Thursday, November 16, 2006

US v. Reina-Rodriguez, No. 05-10475 (11-15-06). In a 1326 case, the 9th holds that a Utah burglary is an aggravated felony. This may seem simple but it took some fancy footwork and, one could argue, specious reasoning, to reach that result. The defendant had plead to burglary in the second degree. The information had lined through "aggravated" burglary and "first" as in degree. This was important because, under state law, attempted agg burglary is categorically not a crime of violence. The judgment was for burglary in the second degree. The 9th ignored the fact that statute and facts, both unaltered in the information, made it unclear whether the plea was to "attempted aggravated burglary" or "burglary of a dwelling," but the 9th used what it thought was "common sense" and reasoned that it was burglary of a dwelling because "aggravated" was lined out despite the factual basis being unclear and the statute open for interpretation. In sentencing, the 9th also affirmed a sentence as reasonable in spite of the court saying, in effect, that it could not go lower because the government had to have uniformity in its fast-track pleas. The trial court did note that the defendant, by pleading straight up, kept his appeal, but it is a catch-22 because, since he kept his appeal on the aggravated felony issue, he must be punished for not accepting a deal.

US v. Zakharov, No. 03-50214 (11-15-06). Ahoy mates, this is a Maritime Drug Law Enforcement Act (MDLEA) case, which allows the Coast Guard to exert criminal jurisdiction on the high seas. This Belizian ship was stopped with 9200 kgs of cocaine. (The opinion drops a footnote, for no real purpose, noting that this was one of the largest seizures in US maritime history, citing a White House press release.

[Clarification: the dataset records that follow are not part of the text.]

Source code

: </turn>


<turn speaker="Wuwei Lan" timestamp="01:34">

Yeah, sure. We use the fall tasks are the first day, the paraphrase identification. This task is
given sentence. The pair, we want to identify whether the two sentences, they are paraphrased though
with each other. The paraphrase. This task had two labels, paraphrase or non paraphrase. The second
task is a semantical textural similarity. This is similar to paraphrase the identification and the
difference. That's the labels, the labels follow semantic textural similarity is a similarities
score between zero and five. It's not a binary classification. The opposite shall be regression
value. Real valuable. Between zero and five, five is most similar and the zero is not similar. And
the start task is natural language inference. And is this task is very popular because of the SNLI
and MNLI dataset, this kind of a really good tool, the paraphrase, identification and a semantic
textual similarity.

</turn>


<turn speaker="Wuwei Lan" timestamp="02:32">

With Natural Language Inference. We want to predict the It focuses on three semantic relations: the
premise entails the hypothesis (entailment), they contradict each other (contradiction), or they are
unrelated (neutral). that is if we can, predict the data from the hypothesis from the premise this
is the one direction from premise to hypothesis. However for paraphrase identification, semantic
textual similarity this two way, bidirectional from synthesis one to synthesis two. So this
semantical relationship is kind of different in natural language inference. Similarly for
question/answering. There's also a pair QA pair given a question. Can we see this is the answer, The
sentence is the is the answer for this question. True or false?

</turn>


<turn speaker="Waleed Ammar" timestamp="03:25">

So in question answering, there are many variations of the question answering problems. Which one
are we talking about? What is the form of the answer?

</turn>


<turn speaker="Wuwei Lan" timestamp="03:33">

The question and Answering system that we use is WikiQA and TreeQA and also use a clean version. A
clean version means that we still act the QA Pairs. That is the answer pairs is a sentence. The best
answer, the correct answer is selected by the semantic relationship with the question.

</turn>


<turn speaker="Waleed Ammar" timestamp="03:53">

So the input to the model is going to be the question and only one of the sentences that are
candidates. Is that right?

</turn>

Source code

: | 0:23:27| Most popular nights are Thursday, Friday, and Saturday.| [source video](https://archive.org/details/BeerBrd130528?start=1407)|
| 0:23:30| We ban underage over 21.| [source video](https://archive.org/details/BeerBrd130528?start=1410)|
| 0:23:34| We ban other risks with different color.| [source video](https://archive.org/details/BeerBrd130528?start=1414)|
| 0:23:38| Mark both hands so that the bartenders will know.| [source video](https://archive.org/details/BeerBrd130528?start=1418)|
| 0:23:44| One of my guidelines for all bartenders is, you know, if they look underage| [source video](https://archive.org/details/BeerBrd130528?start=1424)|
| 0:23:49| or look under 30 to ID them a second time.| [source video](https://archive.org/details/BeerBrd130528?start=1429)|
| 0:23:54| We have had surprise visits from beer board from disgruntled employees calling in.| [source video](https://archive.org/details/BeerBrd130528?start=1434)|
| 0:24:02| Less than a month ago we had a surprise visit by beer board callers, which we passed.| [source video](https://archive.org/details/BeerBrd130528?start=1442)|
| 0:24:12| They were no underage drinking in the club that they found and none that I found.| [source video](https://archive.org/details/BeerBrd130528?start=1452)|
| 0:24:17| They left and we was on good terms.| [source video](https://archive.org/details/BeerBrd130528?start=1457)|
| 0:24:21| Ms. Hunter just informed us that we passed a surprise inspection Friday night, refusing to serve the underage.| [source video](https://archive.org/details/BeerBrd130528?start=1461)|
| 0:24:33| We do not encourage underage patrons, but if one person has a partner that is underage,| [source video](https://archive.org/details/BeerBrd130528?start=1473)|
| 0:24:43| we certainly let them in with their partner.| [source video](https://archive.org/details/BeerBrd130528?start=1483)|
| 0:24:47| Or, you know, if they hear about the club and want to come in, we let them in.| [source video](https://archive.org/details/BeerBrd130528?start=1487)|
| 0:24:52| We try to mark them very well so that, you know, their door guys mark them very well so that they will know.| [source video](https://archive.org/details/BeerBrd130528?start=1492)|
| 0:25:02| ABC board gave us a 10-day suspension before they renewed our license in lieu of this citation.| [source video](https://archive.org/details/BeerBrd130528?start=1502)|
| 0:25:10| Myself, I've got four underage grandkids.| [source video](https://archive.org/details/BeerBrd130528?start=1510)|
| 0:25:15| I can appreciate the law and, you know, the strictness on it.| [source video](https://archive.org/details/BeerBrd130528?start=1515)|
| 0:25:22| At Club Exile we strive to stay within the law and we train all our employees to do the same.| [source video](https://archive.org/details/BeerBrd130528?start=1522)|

Was that necessary?). The case revolves around whether the constitutional nexus had to be proved to a jury under Apprendi. The constitutional nexus is a decision by the court whether the court could exert jurisdiction because the drugs were headed to the US. The 9th upholds a "minimum contacts" approach, and finds that it is the court's call, although facts had to be proved that supported the exercise. This is a closer question than one would think, especially given the interplay between sovereigns and admiralty. The 9th then held that the facts supported the finding. Apprendi is apparently not seaworthy.

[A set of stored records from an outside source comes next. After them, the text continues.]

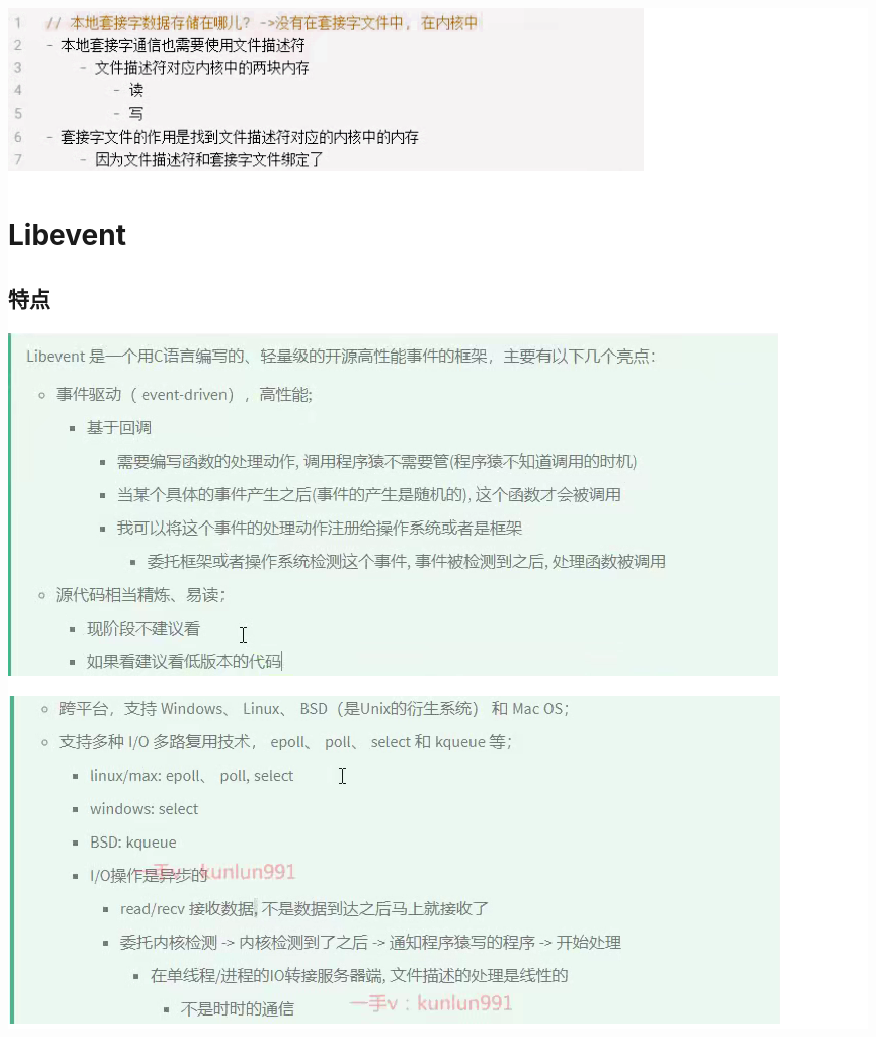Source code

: ![image-20250721103626927](Linux网络编程.assets/image-20250721103626927.png)







# Libevent

## 特点

![image-20250722193423002](Linux网络编程.assets/image-20250722193423002.png)

![image-20250722195229407](Linux网络编程.assets/image-20250722195229407.png)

Fernandez-Ruiz v. Gonzales, No. 03-74533 (11-15-06). On remand from an en banc court, the 9th holds that Arizona's Revised Statutes 13-203 and 13-3601, involving misdemeanor assaults, are not crimes involving moral turpitude. These statutes do not have the wilful intent nor type of injury that is necessary for domestic assault to be categorically an offense involving moral turpitude.